- The input:
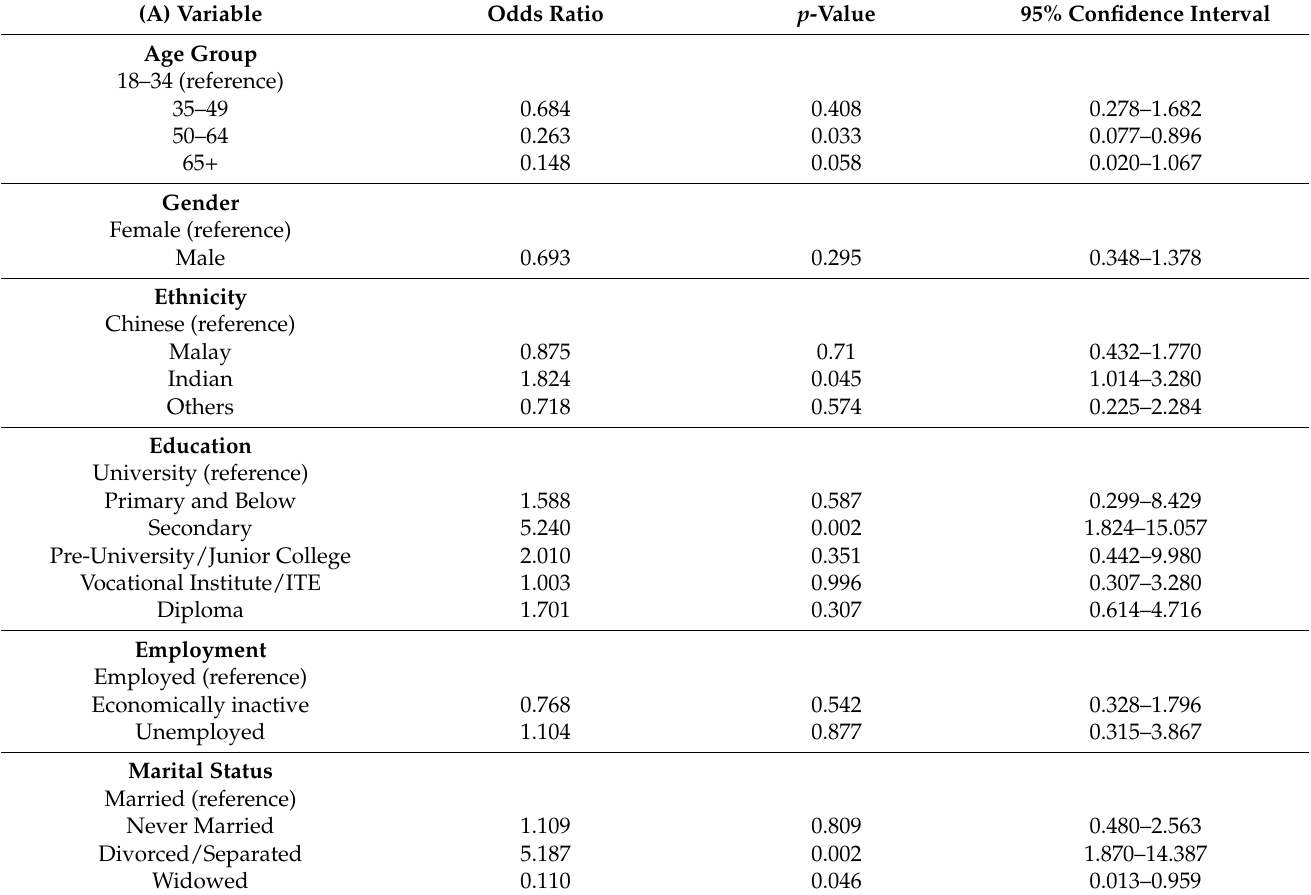
Table 4. ( A ) Socio-demographic factors of suicidal attempts. ( B ) Associations among suicidal planning, physical, and psychiatric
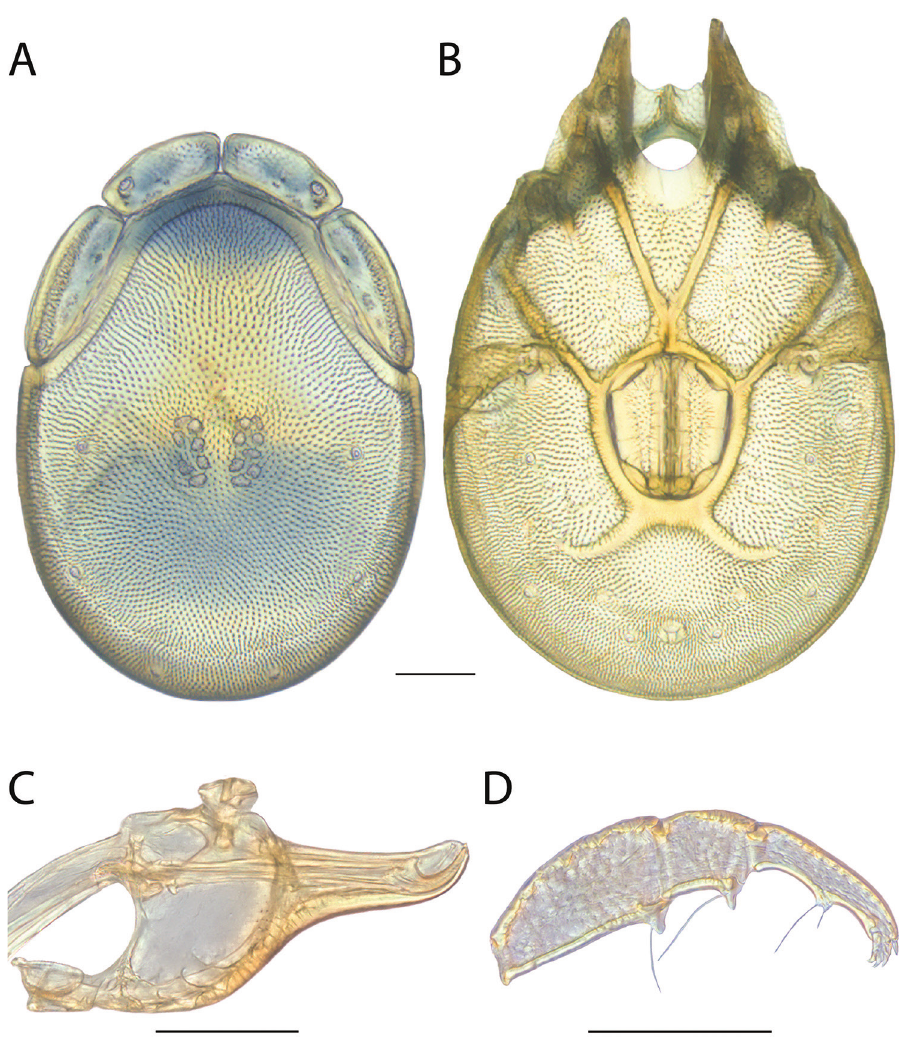
Figure 162. Torrenticola neoanomala female: A dorsal plates B venter (legs removed) C subcapitulum D pedipalp (setae not accurately depicted). Scale = 100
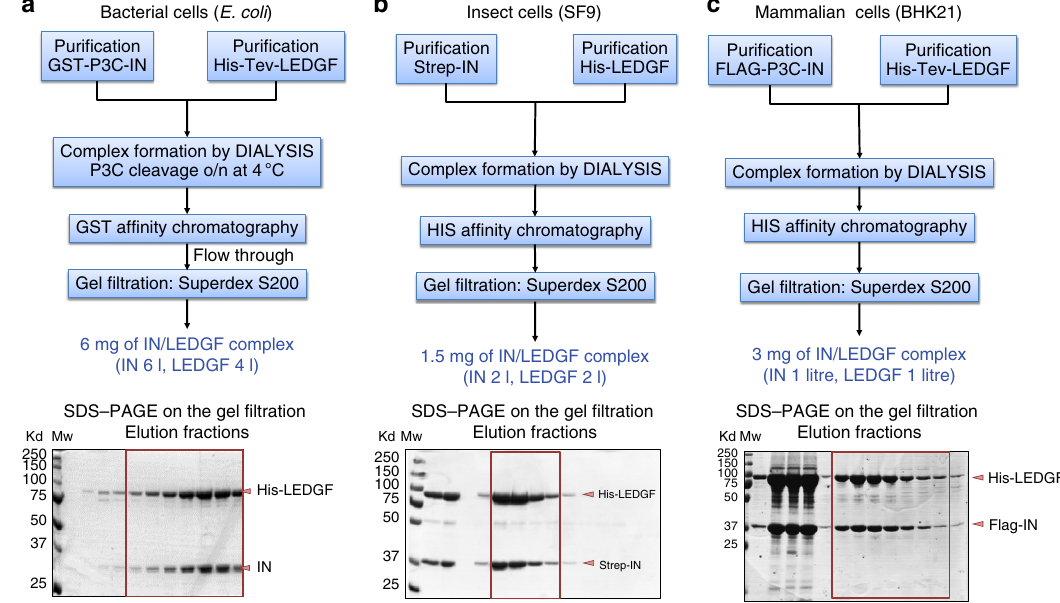
Figure 5 | Production and purification of the HIV-1 IN and human LEDGF complex. The complex was produced in ( a ) E. coli , ( b ) insect and ( c ) mammalian cells. Proteins were produced and purified separately. The complex was formed by mixing the two proteins and by the removal of the solubilizing agents followed by a gel filtration chromatography. The elute fractions were analysed by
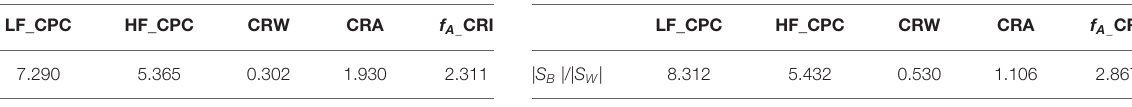
TABLE 7 | The divergence analysis of the features of CPC and CRI in the deep sleep and light sleep.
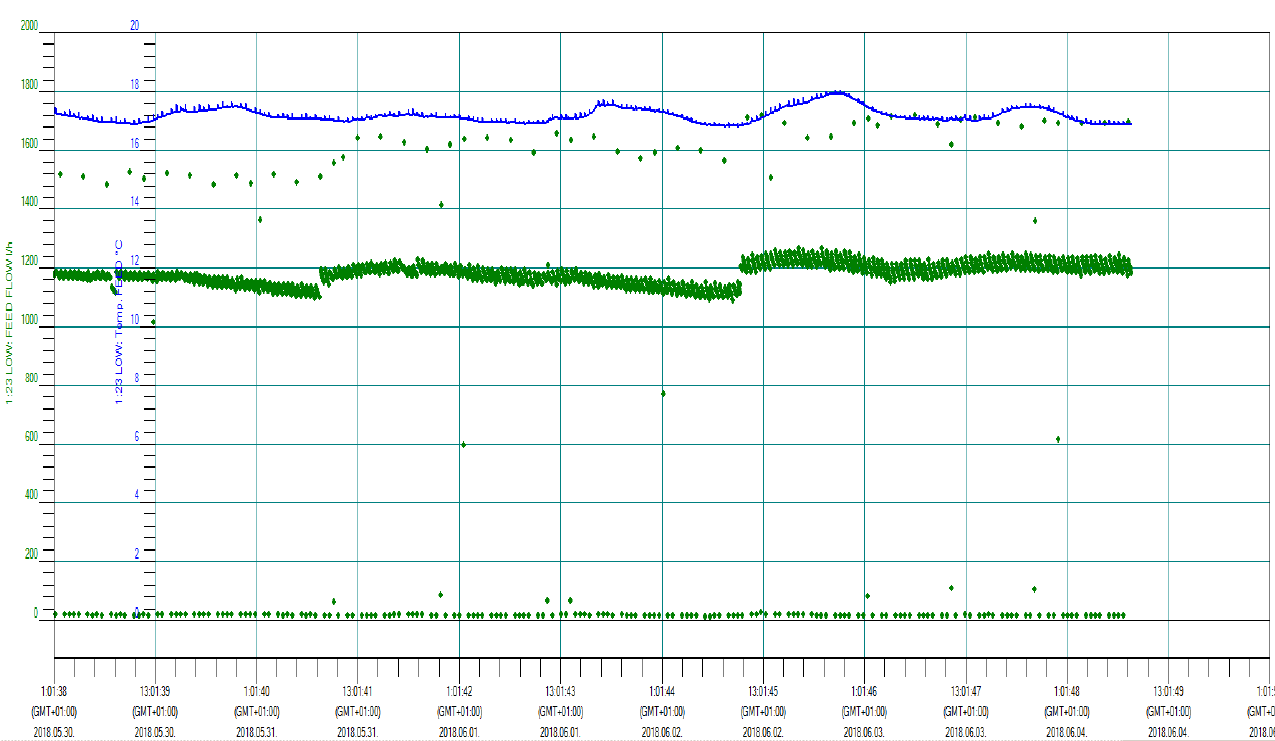
Figure A11. Flow and TMP at 105 L/m 2 h.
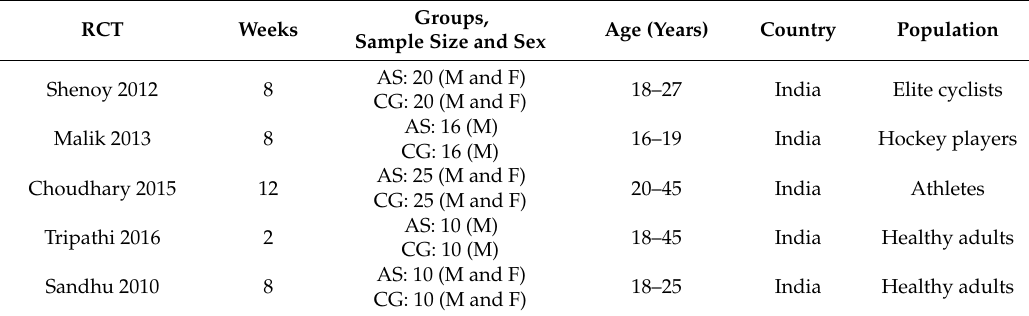
Table 1. Characteristics of the sample.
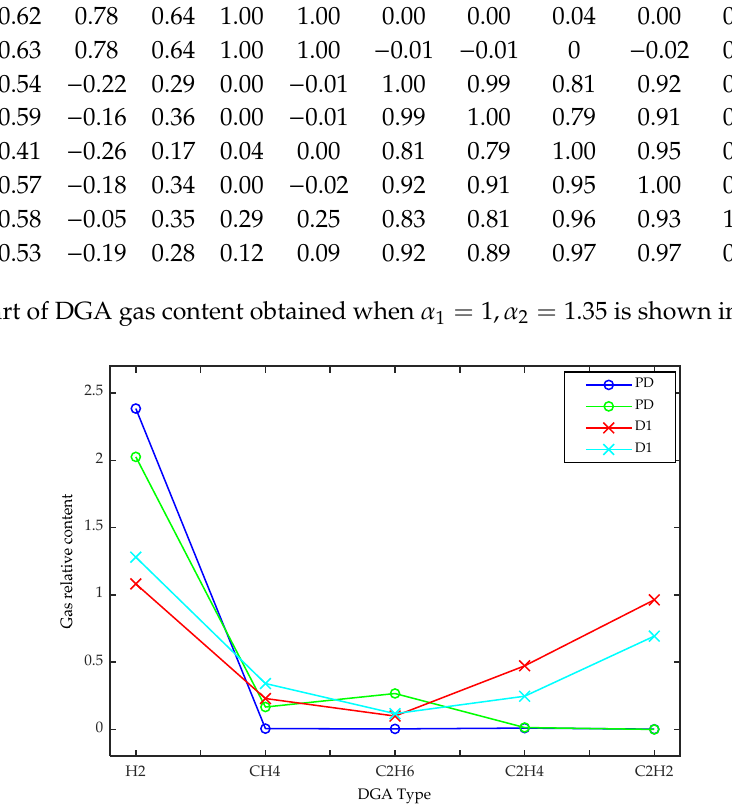
Figure 2. Line chart after gas content amplification.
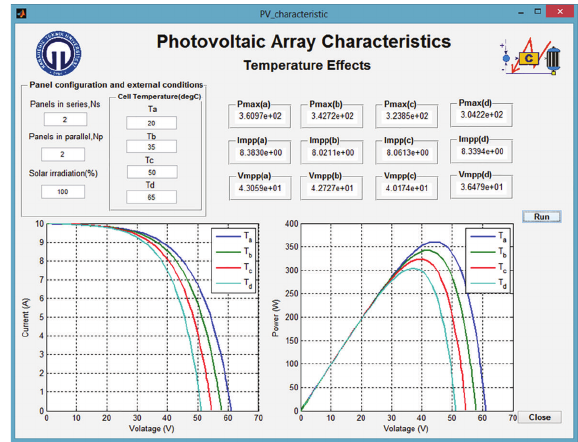
Figure 4: The photovoltaic array temperature interface.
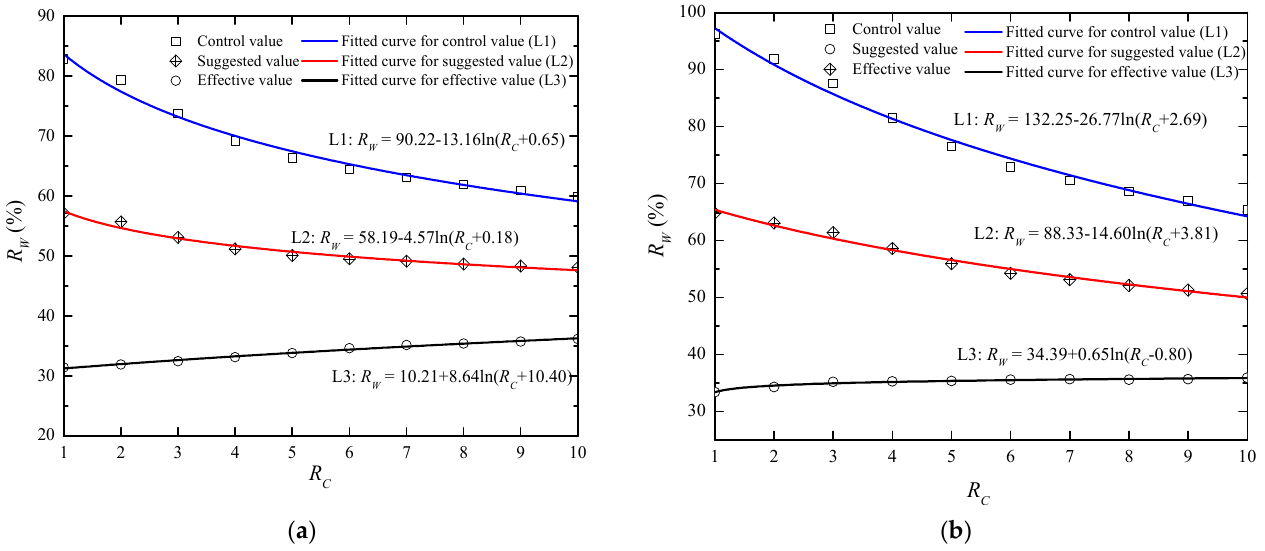
Figure 15. Relationship between control, suggested and effective R W and R C : ( a ) section I-I; ( b ) section II-II.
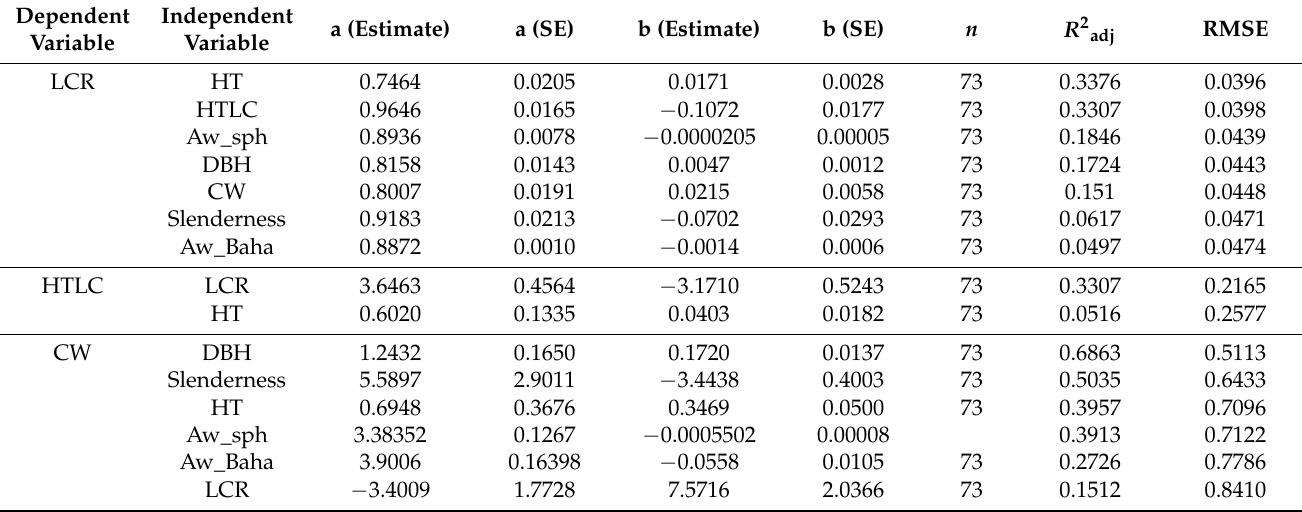
Table 7. Simple linear regression models for estimating crown characteristics for the sampled spruce. Model Y = a + bx. (HT= height (m); HTLC=height to the base of the live crown (m); Aw_sph = aspen stems ha − 1 (stems ha − 1 ); DBH = diameter at breast height (cm); CW = Crown width (m); LCR= live crown ratio (LCR = (HT-HTLC)/HT); Slenderness = HT/DBH;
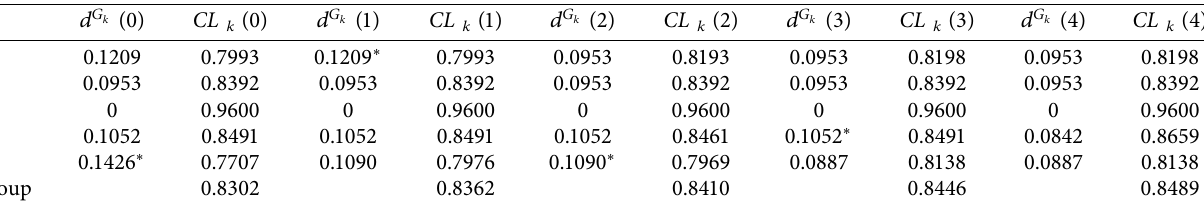
Table 7: .e adjustment process of the consensus level.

- Your instructions: Without including any picture, print all of the entries above exactly.

- Response for this exercise:
Table 4. ( A ) Socio-demographic factors of suicidal attempts. ( B ) Associations among suicidal planning, physical, and psychiatric
Figure 162. Torrenticola neoanomala female: A dorsal plates B venter (legs removed) C subcapitulum D pedipalp (setae not accurately depicted). Scale = 100
Figure 5 | Production and purification of the HIV-1 IN and human LEDGF complex. The complex was produced in ( a ) E. coli , ( b ) insect and ( c ) mammalian cells. Proteins were produced and purified separately. The complex was formed by mixing the two proteins and by the removal of the solubilizing agents followed by a gel filtration chromatography. The elute fractions were analysed by
TABLE 7 | The divergence analysis of the features of CPC and CRI in the deep sleep and light sleep.
Figure A11. Flow and TMP at 105 L/m 2 h.
Table 1. Characteristics of the sample.
Figure 2. Line chart after gas content amplification.
Figure 4: The photovoltaic array temperature interface.
Figure 15. Relationship between control, suggested and effective R W and R C : ( a ) section I-I; ( b ) section II-II.
Table 7. Simple linear regression models for estimating crown characteristics for the sampled spruce. Model Y = a + bx. (HT= height (m); HTLC=height to the base of the live crown (m); Aw_sph = aspen stems ha − 1 (stems ha − 1 ); DBH = diameter at breast height (cm); CW = Crown width (m); LCR= live crown ratio (LCR = (HT-HTLC)/HT); Slenderness = HT/DBH;
Table 7: .e adjustment process of the consensus level.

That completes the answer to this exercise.